DATASET_18="xxx/018.txt_document_context"
DATA_PATH=" \
        0.1 ${DATASET_11} \
        0.1 ${DATASET_2} \
        0.1 ${DATASET_3} \
        0.1 ${DATASET_4} \
        0.1 ${DATASET_5} \
        0.1 ${DATASET_6} \
        0.1 ${DATASET_7} \
        0.1 ${DATASET_8} \
        0.1 ${DATASET_9} \
        0.1 ${DATASET_10}"

gpt_options="\
        --distributed-backend nccl \
        --tokenizer-type EncDecTokenizer \
        --optimizer lamb \
        --lr-decay-style cosine \
        --vocab-file $VOCAB_FILE \
        --tensor-model-parallel-size 1 \
        --num-layers 40 \
        --train-samples 10024 \
        --hidden-size 3072 \
        --num-attention-heads 24 \
        --seq-length 2048 \
        --max-position-embeddings 2048 \
        --micro-batch-size 1 \
        --global-batch-size 8 \
        --lr-warmup-samples 1024 \
        --lr 5e-3 \
        --min-lr 1e-05 \
        --weight-decay 0.0005 \
        --adam-beta1 0.9 \
        --adam-beta2 0.95 \
        --log-interval 1 \
        --eval-iters -1 \
        --data-path ${DATA_PATH} \
        --save-interval 2000 \
        --split 100,0,0 \
        --init-method-std 0.002 \
        --fp16 \
        --DDP-impl local \
        --checkpoint-num-layers 1 \
        --log-num-zeros-in-grad \
        --log-params-norm \
        --tensorboard-dir $TENSORBOARD_PATH \
        --tensorboard-log-interval 1 \
        --num-workers 8 \
        --pipeline-model-parallel-size 4
"
deepspeed_options=" \
        --deepspeed \
        --deepspeed_config ${config_json} \
        --zero-stage 1 \
        --deepspeed-activation-checkpointing
"
full_options="${gpt_options} ${deepspeed_options}"
nsys profile -w true deepspeed --hostfile="xxx/hostfile" --num_nodes ${NNODES} --num_gpus ${GPUS_PER_NODE}  ./pretrain_gpt.py ${full_options}

Moved to the Nsight Systems category.

Lets try cutting down on what you are collecting and see if that helps.

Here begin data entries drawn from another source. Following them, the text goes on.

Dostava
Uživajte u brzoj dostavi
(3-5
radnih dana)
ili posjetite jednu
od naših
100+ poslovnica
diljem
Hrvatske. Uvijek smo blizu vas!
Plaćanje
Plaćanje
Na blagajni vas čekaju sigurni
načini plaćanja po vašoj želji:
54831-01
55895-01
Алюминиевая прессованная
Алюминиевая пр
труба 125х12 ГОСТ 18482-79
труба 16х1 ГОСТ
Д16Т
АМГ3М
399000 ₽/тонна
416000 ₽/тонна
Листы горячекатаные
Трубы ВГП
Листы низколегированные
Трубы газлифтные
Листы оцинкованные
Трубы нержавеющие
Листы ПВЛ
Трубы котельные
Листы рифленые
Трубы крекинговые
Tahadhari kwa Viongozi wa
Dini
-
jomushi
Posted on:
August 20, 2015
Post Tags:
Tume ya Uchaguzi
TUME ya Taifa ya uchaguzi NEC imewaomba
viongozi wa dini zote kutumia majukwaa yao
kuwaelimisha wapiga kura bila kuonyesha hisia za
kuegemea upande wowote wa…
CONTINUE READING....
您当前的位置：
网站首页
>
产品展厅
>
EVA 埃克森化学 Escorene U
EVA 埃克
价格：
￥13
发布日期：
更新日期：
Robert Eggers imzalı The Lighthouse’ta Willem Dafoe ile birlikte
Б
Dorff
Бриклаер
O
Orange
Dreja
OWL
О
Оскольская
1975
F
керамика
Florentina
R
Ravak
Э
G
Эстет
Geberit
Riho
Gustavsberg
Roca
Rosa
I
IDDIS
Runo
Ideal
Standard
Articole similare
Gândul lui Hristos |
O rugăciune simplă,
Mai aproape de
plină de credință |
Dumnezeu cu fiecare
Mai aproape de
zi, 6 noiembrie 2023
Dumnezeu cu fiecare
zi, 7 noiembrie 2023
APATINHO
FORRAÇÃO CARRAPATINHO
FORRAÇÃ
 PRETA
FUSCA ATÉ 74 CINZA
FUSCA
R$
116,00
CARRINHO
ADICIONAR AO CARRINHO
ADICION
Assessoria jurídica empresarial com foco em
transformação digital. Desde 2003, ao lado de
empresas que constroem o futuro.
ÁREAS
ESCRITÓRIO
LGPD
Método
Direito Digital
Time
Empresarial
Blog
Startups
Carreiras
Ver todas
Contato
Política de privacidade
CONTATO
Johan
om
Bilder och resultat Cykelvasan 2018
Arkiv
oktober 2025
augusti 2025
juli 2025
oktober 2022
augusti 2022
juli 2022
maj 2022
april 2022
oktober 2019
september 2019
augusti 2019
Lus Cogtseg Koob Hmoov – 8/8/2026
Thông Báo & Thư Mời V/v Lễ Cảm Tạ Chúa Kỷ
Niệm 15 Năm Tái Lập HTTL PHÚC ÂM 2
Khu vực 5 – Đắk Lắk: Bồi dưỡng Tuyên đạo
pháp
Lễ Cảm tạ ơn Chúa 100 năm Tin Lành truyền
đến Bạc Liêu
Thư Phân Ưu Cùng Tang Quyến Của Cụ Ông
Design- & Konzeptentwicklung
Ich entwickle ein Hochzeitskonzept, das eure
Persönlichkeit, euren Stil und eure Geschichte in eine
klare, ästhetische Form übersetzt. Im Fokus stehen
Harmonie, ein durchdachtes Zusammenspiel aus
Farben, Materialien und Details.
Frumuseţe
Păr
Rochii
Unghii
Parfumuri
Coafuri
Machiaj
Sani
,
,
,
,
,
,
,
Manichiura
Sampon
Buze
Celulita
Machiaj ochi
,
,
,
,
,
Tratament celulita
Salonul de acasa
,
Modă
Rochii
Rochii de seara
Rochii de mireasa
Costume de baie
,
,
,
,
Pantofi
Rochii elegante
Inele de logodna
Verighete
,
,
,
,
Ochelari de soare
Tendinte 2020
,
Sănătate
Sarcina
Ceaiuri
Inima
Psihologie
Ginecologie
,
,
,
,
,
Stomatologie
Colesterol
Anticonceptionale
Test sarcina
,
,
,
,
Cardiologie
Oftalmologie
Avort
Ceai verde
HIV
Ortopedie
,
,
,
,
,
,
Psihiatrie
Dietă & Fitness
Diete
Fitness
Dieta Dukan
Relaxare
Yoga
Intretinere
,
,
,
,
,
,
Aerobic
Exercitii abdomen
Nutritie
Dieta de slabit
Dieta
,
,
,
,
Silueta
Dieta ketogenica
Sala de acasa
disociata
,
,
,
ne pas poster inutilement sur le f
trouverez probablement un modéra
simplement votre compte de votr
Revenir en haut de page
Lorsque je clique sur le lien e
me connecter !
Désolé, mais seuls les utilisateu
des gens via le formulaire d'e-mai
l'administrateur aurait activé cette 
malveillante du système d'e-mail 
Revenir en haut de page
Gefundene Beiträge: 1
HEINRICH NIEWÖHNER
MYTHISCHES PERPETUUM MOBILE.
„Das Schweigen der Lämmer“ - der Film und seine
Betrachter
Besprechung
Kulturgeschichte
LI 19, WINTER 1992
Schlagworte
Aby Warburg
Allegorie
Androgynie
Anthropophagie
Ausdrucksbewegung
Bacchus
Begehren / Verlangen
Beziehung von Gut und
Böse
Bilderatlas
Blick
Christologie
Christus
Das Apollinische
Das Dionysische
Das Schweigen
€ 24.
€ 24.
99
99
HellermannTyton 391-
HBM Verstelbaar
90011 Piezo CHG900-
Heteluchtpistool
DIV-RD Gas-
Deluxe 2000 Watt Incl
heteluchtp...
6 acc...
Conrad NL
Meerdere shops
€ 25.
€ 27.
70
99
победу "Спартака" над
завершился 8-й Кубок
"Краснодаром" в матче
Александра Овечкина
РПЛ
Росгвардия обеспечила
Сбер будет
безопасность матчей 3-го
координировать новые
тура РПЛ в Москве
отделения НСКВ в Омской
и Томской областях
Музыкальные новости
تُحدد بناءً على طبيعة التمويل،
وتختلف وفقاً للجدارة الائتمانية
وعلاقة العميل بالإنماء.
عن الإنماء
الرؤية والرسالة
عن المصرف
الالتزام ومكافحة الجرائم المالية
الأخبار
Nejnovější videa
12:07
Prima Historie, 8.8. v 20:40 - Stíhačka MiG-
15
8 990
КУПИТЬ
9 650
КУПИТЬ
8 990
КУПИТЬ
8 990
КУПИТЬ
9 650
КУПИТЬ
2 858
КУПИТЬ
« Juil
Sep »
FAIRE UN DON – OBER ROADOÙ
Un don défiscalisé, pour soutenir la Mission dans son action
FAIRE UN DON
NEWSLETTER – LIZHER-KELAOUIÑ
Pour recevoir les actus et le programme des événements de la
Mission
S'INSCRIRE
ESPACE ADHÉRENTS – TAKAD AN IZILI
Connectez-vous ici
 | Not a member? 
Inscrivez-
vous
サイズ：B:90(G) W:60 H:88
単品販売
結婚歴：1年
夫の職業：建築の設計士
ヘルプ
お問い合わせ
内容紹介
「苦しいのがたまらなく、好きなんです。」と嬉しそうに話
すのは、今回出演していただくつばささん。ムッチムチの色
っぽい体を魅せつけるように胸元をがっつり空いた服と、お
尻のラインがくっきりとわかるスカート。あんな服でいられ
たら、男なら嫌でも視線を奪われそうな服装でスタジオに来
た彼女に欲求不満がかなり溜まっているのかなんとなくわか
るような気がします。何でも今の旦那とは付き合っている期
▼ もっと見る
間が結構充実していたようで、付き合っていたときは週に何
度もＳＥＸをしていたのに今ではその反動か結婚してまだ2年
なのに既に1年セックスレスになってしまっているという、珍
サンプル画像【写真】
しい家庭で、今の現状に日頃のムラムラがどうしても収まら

“nsys profile” will collect CUDA, NVTX, and OS runtime traces as well as sampling CPU backtraces.

Depending on what you need, you might want to drop the backtraces and OSRT with

nsys profile --trace=cuda,nvtx --sample=none

You might also want to consider putting a duration in there, like (-d 20) and/or a delay (-y 20) so that the run is shorter. Usually for performance problems the patterns repeat over and over and you only need to catch a few.

How long is the application currently running for?

This topic was automatically closed 14 days after the last reply. New replies are no longer allowed.